• Exercise details:
The answer must be the full data, restated word for word, with no pictures in it.

• Records provided:
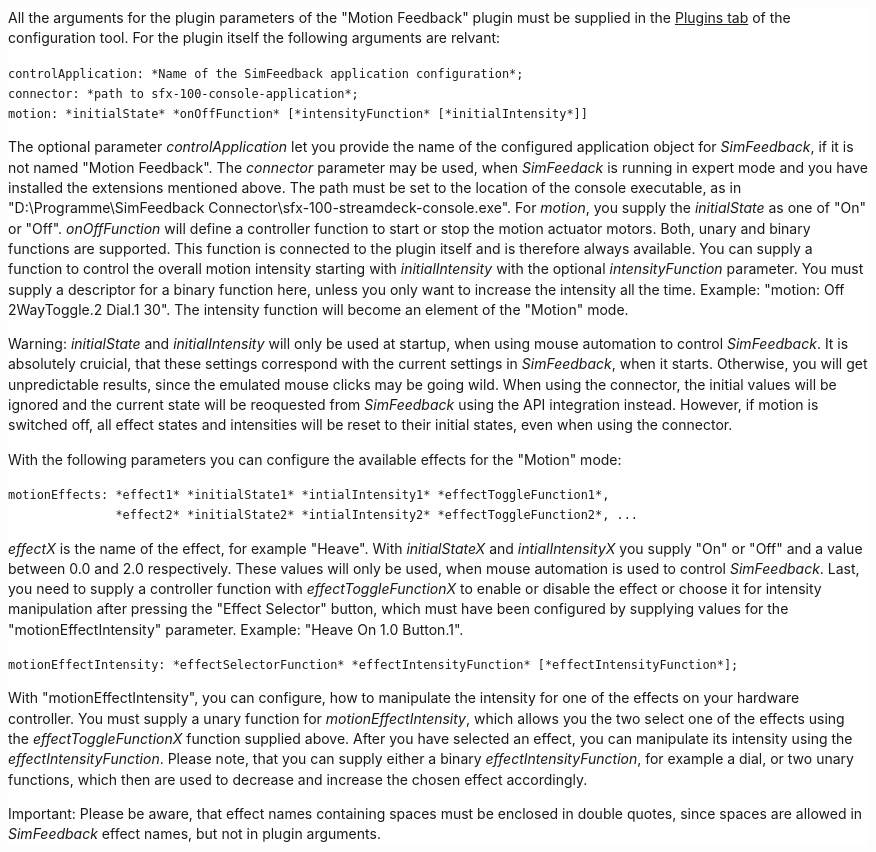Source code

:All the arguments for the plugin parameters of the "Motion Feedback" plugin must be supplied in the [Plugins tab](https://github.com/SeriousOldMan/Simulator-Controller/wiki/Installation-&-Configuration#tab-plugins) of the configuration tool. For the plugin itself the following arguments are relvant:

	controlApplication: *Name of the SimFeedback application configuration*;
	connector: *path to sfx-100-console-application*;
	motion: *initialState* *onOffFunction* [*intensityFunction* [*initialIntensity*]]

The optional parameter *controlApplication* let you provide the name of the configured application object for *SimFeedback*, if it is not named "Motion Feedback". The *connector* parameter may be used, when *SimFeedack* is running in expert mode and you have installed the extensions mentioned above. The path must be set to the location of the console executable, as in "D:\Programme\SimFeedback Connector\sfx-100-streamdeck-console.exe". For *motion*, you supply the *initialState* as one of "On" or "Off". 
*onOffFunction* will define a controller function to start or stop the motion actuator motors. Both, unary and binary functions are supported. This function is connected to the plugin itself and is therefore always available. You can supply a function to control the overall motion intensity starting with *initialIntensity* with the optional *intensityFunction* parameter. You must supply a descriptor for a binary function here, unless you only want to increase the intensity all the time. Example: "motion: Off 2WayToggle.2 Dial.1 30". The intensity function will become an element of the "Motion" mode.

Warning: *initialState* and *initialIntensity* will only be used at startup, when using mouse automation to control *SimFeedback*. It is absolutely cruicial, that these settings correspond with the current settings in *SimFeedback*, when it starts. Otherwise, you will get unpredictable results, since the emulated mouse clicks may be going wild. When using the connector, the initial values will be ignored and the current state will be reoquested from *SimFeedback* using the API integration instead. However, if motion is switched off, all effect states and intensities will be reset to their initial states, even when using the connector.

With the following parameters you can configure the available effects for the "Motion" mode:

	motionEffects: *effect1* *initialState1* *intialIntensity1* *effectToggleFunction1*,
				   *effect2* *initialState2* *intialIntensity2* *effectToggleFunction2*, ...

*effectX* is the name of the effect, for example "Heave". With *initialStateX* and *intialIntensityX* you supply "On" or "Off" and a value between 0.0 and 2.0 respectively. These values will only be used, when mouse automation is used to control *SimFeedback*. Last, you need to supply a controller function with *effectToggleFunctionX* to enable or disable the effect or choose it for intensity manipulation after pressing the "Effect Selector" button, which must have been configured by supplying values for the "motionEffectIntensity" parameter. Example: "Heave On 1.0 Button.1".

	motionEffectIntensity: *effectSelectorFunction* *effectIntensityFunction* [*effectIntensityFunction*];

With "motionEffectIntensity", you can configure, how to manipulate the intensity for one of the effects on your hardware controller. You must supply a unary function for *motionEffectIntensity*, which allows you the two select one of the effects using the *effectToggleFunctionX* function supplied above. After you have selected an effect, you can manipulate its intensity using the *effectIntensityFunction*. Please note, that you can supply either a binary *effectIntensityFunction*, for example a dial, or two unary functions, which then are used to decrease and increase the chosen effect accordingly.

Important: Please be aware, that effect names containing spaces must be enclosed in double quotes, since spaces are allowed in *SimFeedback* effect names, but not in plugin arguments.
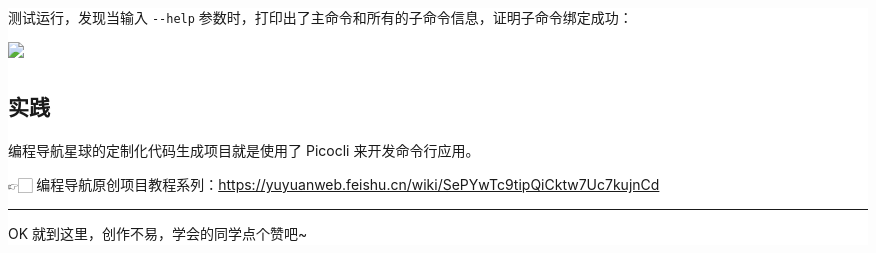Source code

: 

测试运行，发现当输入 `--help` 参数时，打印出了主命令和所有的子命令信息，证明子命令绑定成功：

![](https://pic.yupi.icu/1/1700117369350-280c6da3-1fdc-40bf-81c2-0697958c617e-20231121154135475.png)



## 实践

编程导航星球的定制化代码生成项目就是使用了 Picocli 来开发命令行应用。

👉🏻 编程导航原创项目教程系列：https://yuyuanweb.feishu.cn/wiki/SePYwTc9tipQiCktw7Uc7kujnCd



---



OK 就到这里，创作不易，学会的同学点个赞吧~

• Solution for this problem:
Source code

:All the arguments for the plugin parameters of the "Motion Feedback" plugin must be supplied in the [Plugins tab](https://github.com/SeriousOldMan/Simulator-Controller/wiki/Installation-&-Configuration#tab-plugins) of the configuration tool. For the plugin itself the following arguments are relvant:

	controlApplication: *Name of the SimFeedback application configuration*;
	connector: *path to sfx-100-console-application*;
	motion: *initialState* *onOffFunction* [*intensityFunction* [*initialIntensity*]]

The optional parameter *controlApplication* let you provide the name of the configured application object for *SimFeedback*, if it is not named "Motion Feedback". The *connector* parameter may be used, when *SimFeedack* is running in expert mode and you have installed the extensions mentioned above. The path must be set to the location of the console executable, as in "D:\Programme\SimFeedback Connector\sfx-100-streamdeck-console.exe". For *motion*, you supply the *initialState* as one of "On" or "Off". 
*onOffFunction* will define a controller function to start or stop the motion actuator motors. Both, unary and binary functions are supported. This function is connected to the plugin itself and is therefore always available. You can supply a function to control the overall motion intensity starting with *initialIntensity* with the optional *intensityFunction* parameter. You must supply a descriptor for a binary function here, unless you only want to increase the intensity all the time. Example: "motion: Off 2WayToggle.2 Dial.1 30". The intensity function will become an element of the "Motion" mode.

Warning: *initialState* and *initialIntensity* will only be used at startup, when using mouse automation to control *SimFeedback*. It is absolutely cruicial, that these settings correspond with the current settings in *SimFeedback*, when it starts. Otherwise, you will get unpredictable results, since the emulated mouse clicks may be going wild. When using the connector, the initial values will be ignored and the current state will be reoquested from *SimFeedback* using the API integration instead. However, if motion is switched off, all effect states and intensities will be reset to their initial states, even when using the connector.

With the following parameters you can configure the available effects for the "Motion" mode:

	motionEffects: *effect1* *initialState1* *intialIntensity1* *effectToggleFunction1*,
				   *effect2* *initialState2* *intialIntensity2* *effectToggleFunction2*, ...

*effectX* is the name of the effect, for example "Heave". With *initialStateX* and *intialIntensityX* you supply "On" or "Off" and a value between 0.0 and 2.0 respectively. These values will only be used, when mouse automation is used to control *SimFeedback*. Last, you need to supply a controller function with *effectToggleFunctionX* to enable or disable the effect or choose it for intensity manipulation after pressing the "Effect Selector" button, which must have been configured by supplying values for the "motionEffectIntensity" parameter. Example: "Heave On 1.0 Button.1".

	motionEffectIntensity: *effectSelectorFunction* *effectIntensityFunction* [*effectIntensityFunction*];

With "motionEffectIntensity", you can configure, how to manipulate the intensity for one of the effects on your hardware controller. You must supply a unary function for *motionEffectIntensity*, which allows you the two select one of the effects using the *effectToggleFunctionX* function supplied above. After you have selected an effect, you can manipulate its intensity using the *effectIntensityFunction*. Please note, that you can supply either a binary *effectIntensityFunction*, for example a dial, or two unary functions, which then are used to decrease and increase the chosen effect accordingly.

Important: Please be aware, that effect names containing spaces must be enclosed in double quotes, since spaces are allowed in *SimFeedback* effect names, but not in plugin arguments.
Source code

: 

测试运行，发现当输入 `--help` 参数时，打印出了主命令和所有的子命令信息，证明子命令绑定成功：

![](https://pic.yupi.icu/1/1700117369350-280c6da3-1fdc-40bf-81c2-0697958c617e-20231121154135475.png)



## 实践

编程导航星球的定制化代码生成项目就是使用了 Picocli 来开发命令行应用。

👉🏻 编程导航原创项目教程系列：https://yuyuanweb.feishu.cn/wiki/SePYwTc9tipQiCktw7Uc7kujnCd



---



OK 就到这里，创作不易，学会的同学点个赞吧~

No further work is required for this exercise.